• **WHAT THE EXERCISE ASKS**
The entries are to be reproduced verbatim, with all pictures omitted.

Data excerpts

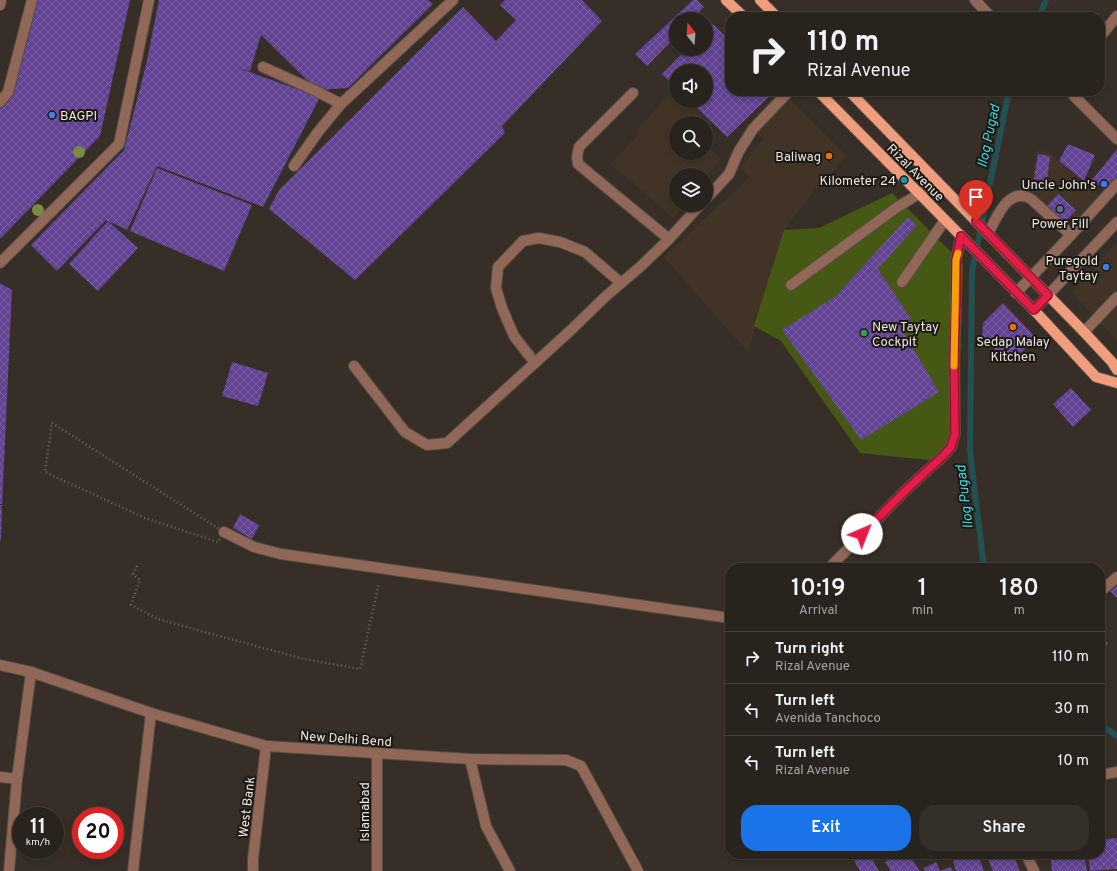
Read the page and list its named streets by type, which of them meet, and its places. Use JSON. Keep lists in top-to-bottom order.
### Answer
{
  "streets": {
    "main road": ["Rizal Avenue"],
    "street": ["New Delhi Bend", "West Bank", "Islamabad"]
  },
  "crossings": [
    ["New Delhi Bend", "West Bank"],
    ["New Delhi Bend", "Islamabad"]
  ],
  "water": ["Ilog Pugad"],
  "places": [
    "BAGPI",
    "Baliwag",
    "Kilometer 24",
    "Uncle John's",
    "Power Fill",
    "Puregold Taytay",
    "Sedap Malay Kitchen",
    "New Taytay Cockpit"
  ],
  "north": "top",
  "page": {
    "turn": ["110 m", "Rizal Avenue"],
    "eta": [
      "10:19",
      "Arrival",
      "1",
      "min",
      "180",
      "m"
    ],
    "list": [
      {
        "name": "Turn right",
        "note": "Rizal Avenue",
        "value": "110 m"
      },
      {
        "name": "Turn left",
        "note": "Avenida Tanchoco",
        "value": "30 m"
      },
      {
        "name": "Turn left",
        "note": "Rizal Avenue",
        "value": "10 m"
      }
    ],
    "buttons": ["Exit", "Share"],
    "speed": "11 km/h",
    "limit": "20"
  }
}
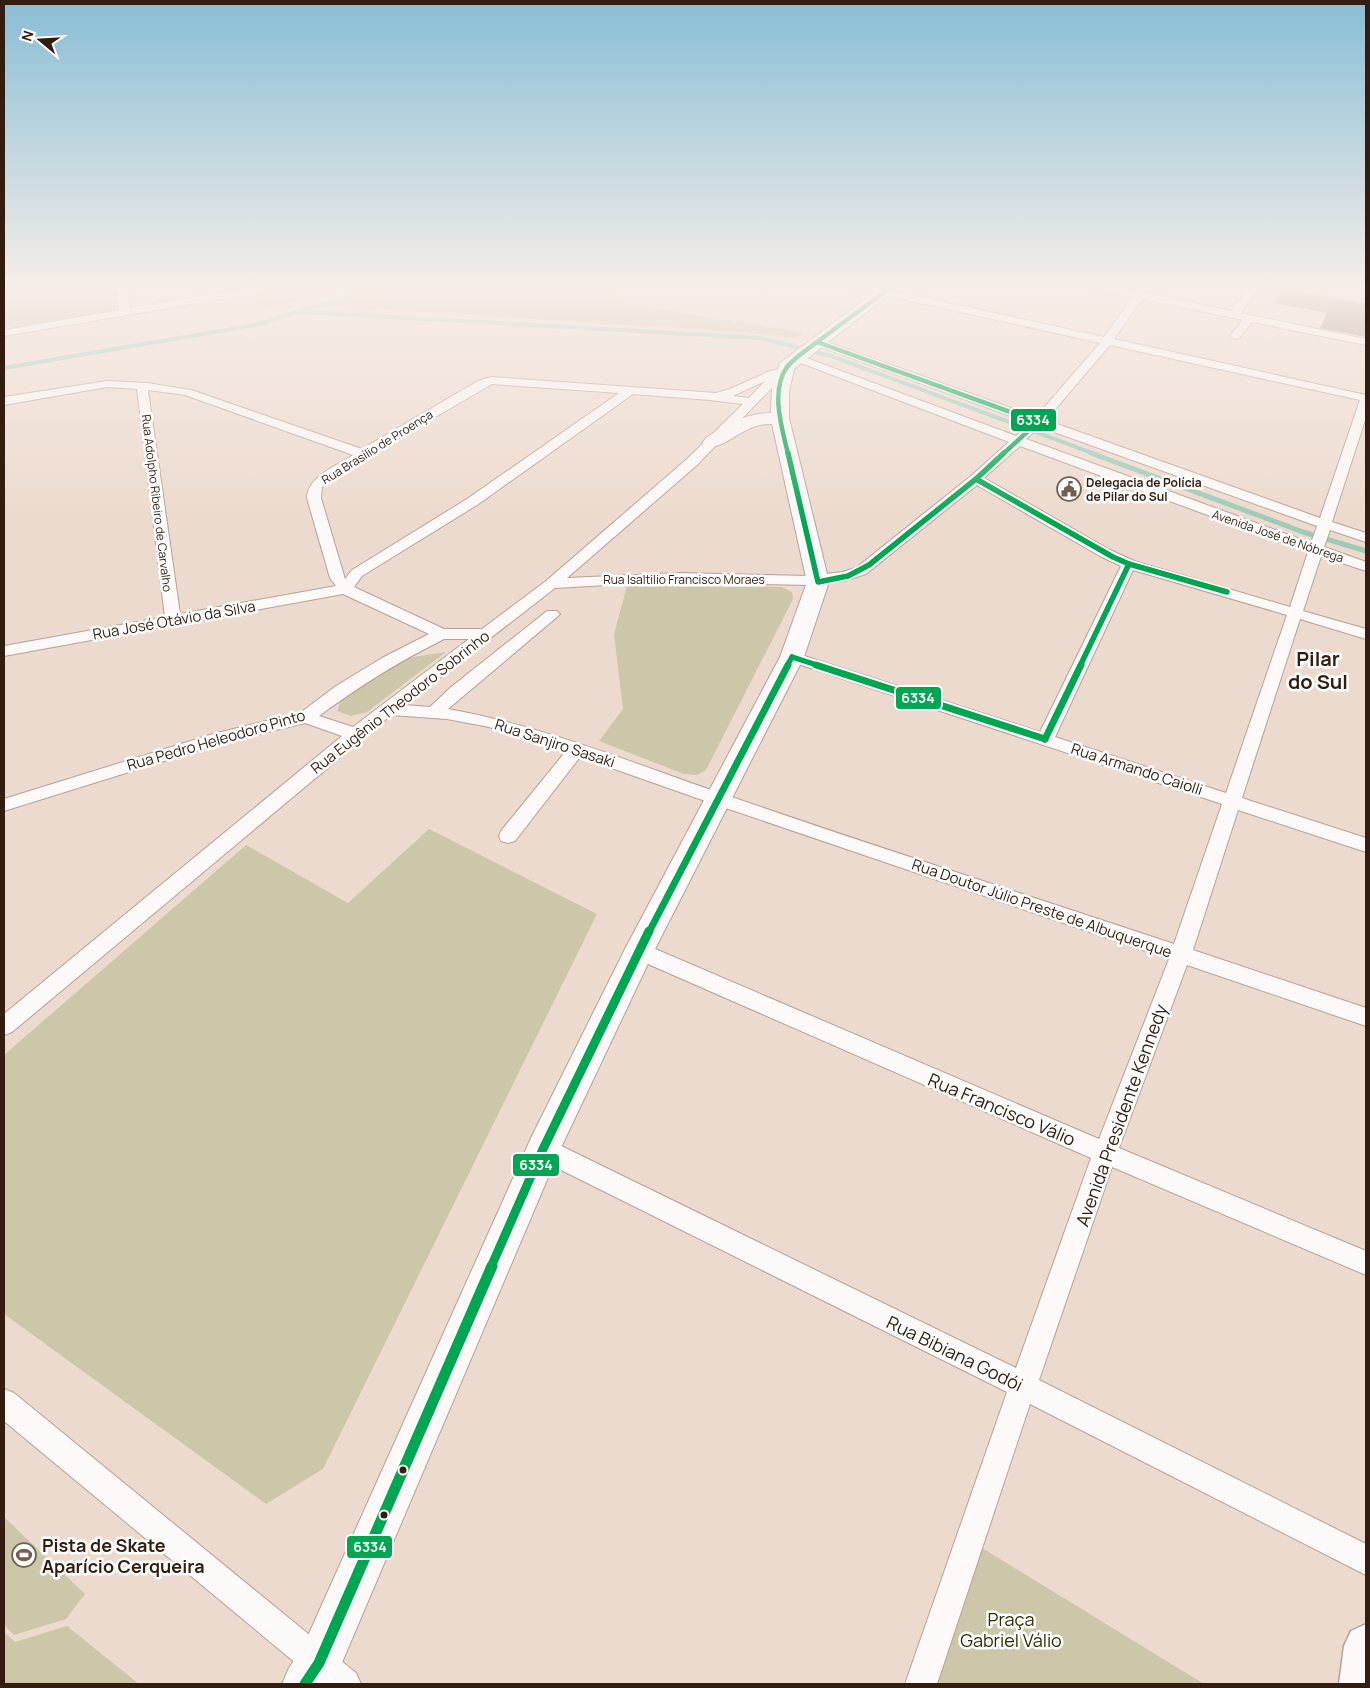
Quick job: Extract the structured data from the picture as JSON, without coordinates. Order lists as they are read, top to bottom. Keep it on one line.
{"streets":{"street":["Rua Brasílio de Proença","Rua Adolpho Ribeiro de Carvalho","Avenida José de Nóbrega","Rua Isaltilio Francisco Moraes","Rua José Otávio da Silva","Rua Eugênio Theodoro Sobrinho","Rua Pedro Heleodoro Pinto","Rua Sanjiro Sasaki","Rua Armando Caiolli","Rua Doutor Júlio Preste de Albuquerque","Rua Francisco Válio","Avenida Presidente Kennedy","Rua Bibiana Godói"]},"crossings":[["Rua Brasílio de Proença","Rua José Otávio da Silva"],["Rua Adolpho Ribeiro de Carvalho","Rua José Otávio da Silva"],["Avenida José de Nóbrega","Avenida Presidente Kennedy"],["Rua Isaltilio Francisco Moraes","Rua Eugênio Theodoro Sobrinho"],["Rua Eugênio Theodoro Sobrinho","Rua Sanjiro Sasaki"],["Rua Sanjiro Sasaki","Rua Doutor Júlio Preste de Albuquerque"],["Rua Armando Caiolli","Avenida Presidente Kennedy"],["Rua Doutor Júlio Preste de Albuquerque","Avenida Presidente Kennedy"],["Rua Francisco Válio","Avenida Presidente Kennedy"],["Avenida Presidente Kennedy","Rua Bibiana Godói"]],"districts":["Pilar do Sul"],"parks":["Praça Gabriel Válio"],"places":{"public building":["Delegacia de Polícia de Pilar do Sul"],"sports":["Pista de Skate Aparício Cerqueira"]},"lines":["transit line 6334"],"north":"left"}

• **COMPLETED EXERCISE**
Read the page and list its named streets by type, which of them meet, and its places. Use JSON. Keep lists in top-to-bottom order.
### Answer
{
  "streets": {
    "main road": ["Rizal Avenue"],
    "street": ["New Delhi Bend", "West Bank", "Islamabad"]
  },
  "crossings": [
    ["New Delhi Bend", "West Bank"],
    ["New Delhi Bend", "Islamabad"]
  ],
  "water": ["Ilog Pugad"],
  "places": [
    "BAGPI",
    "Baliwag",
    "Kilometer 24",
    "Uncle John's",
    "Power Fill",
    "Puregold Taytay",
    "Sedap Malay Kitchen",
    "New Taytay Cockpit"
  ],
  "north": "top",
  "page": {
    "turn": ["110 m", "Rizal Avenue"],
    "eta": [
      "10:19",
      "Arrival",
      "1",
      "min",
      "180",
      "m"
    ],
    "list": [
      {
        "name": "Turn right",
        "note": "Rizal Avenue",
        "value": "110 m"
      },
      {
        "name": "Turn left",
        "note": "Avenida Tanchoco",
        "value": "30 m"
      },
      {
        "name": "Turn left",
        "note": "Rizal Avenue",
        "value": "10 m"
      }
    ],
    "buttons": ["Exit", "Share"],
    "speed": "11 km/h",
    "limit": "20"
  }
}
Quick job: Extract the structured data from the picture as JSON, without coordinates. Order lists as they are read, top to bottom. Keep it on one line.
{"streets":{"street":["Rua Brasílio de Proença","Rua Adolpho Ribeiro de Carvalho","Avenida José de Nóbrega","Rua Isaltilio Francisco Moraes","Rua José Otávio da Silva","Rua Eugênio Theodoro Sobrinho","Rua Pedro Heleodoro Pinto","Rua Sanjiro Sasaki","Rua Armando Caiolli","Rua Doutor Júlio Preste de Albuquerque","Rua Francisco Válio","Avenida Presidente Kennedy","Rua Bibiana Godói"]},"crossings":[["Rua Brasílio de Proença","Rua José Otávio da Silva"],["Rua Adolpho Ribeiro de Carvalho","Rua José Otávio da Silva"],["Avenida José de Nóbrega","Avenida Presidente Kennedy"],["Rua Isaltilio Francisco Moraes","Rua Eugênio Theodoro Sobrinho"],["Rua Eugênio Theodoro Sobrinho","Rua Sanjiro Sasaki"],["Rua Sanjiro Sasaki","Rua Doutor Júlio Preste de Albuquerque"],["Rua Armando Caiolli","Avenida Presidente Kennedy"],["Rua Doutor Júlio Preste de Albuquerque","Avenida Presidente Kennedy"],["Rua Francisco Válio","Avenida Presidente Kennedy"],["Avenida Presidente Kennedy","Rua Bibiana Godói"]],"districts":["Pilar do Sul"],"parks":["Praça Gabriel Válio"],"places":{"public building":["Delegacia de Polícia de Pilar do Sul"],"sports":["Pista de Skate Aparício Cerqueira"]},"lines":["transit line 6334"],"north":"left"}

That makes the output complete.